In message <3E5FDFC8.3000208@whack.org>, Bruce Pinsky writes:
>
>Jim Deleskie wrote:
>> 
>> http://news.com.com/2100-1009-990608.html?tag=fd_lede1_hed
>> 
>> Seems the BGP will be the down fall of the internet, the sky is falling the
>> sky is falling
>
>
>What a crock of crap.  Knowing who someone is doesn't stop them from causing 
>intentional or unintentional problems.  In fact, authentication is more likely
> 

The problem that sBGP is trying to solve is *authorization*, not 
identification.  Briefly -- and please read the papers and the specs 
before flaming -- every originating AS would have a certificate chain
rooted at their local RIR stating that they own a certain address 
block.  If an ISP SWIPs a block to some customer, that ISP (which owns 
a certificate from the RIR for the parent block) would sign a 
certificate granting the subblock to the customer.  The customer could 
then announce it via sBGP.  

The other part sBGP is that it provides a chain of signatures of the 
entire ASpath back to the originator.

Now -- there are clearly lots of issues here, including the fact that 
the the authoritative address ownership data for old allocations is, 
shall we say, a bit dubious.  And the code itself is expensive to run, 
since it involves a lot of digital signatures and verifications, 
especially when things are thrashing because of a major backhoe hit.

But -- given things like the AS7007 incident, and given the possibility 
-- probability? -- that it can happen again, can we afford to not do 
sBGP?  My own opinion is that sophisticated routing attacks are the 
single biggest threat to the Internet.

_ _ _

List every abbreviation that stands as a word of its own in the prose of the message about sBGP, counting each once.

### Raw data
_ _ _

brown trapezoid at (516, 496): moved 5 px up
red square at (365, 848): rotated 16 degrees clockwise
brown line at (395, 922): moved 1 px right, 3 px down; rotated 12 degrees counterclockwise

_ _ _

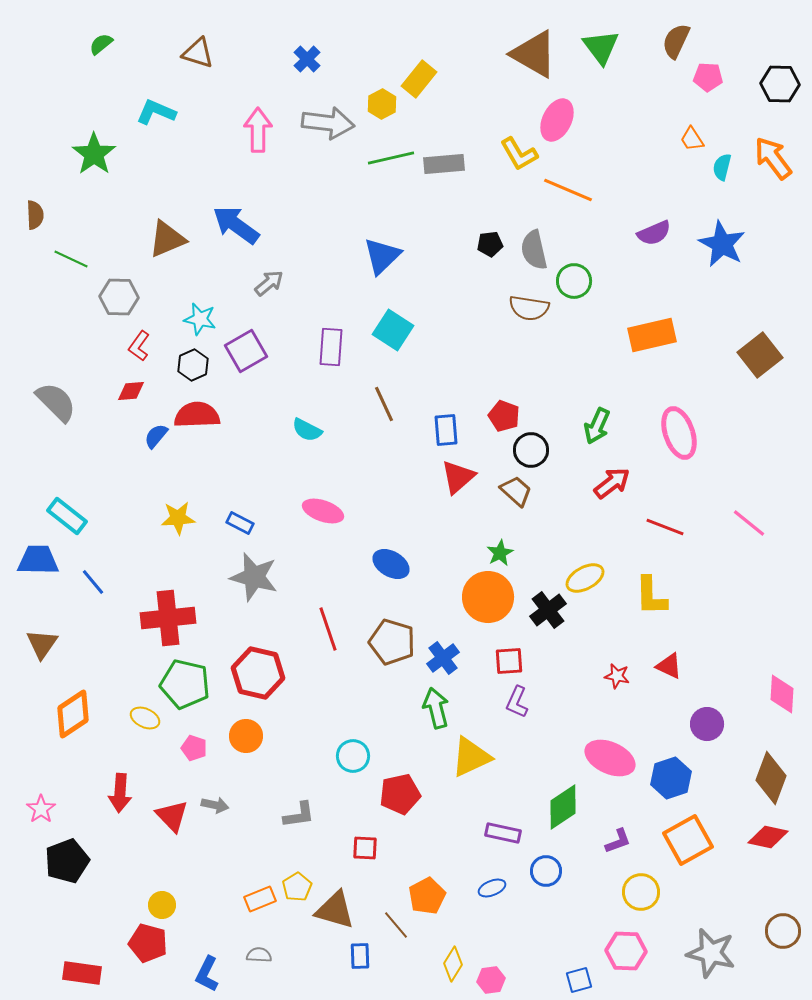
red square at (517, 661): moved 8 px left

_ _ _

### Written solution
BGP, sBGP, AS, RIR, ISP, SWIP (as "SWIPs")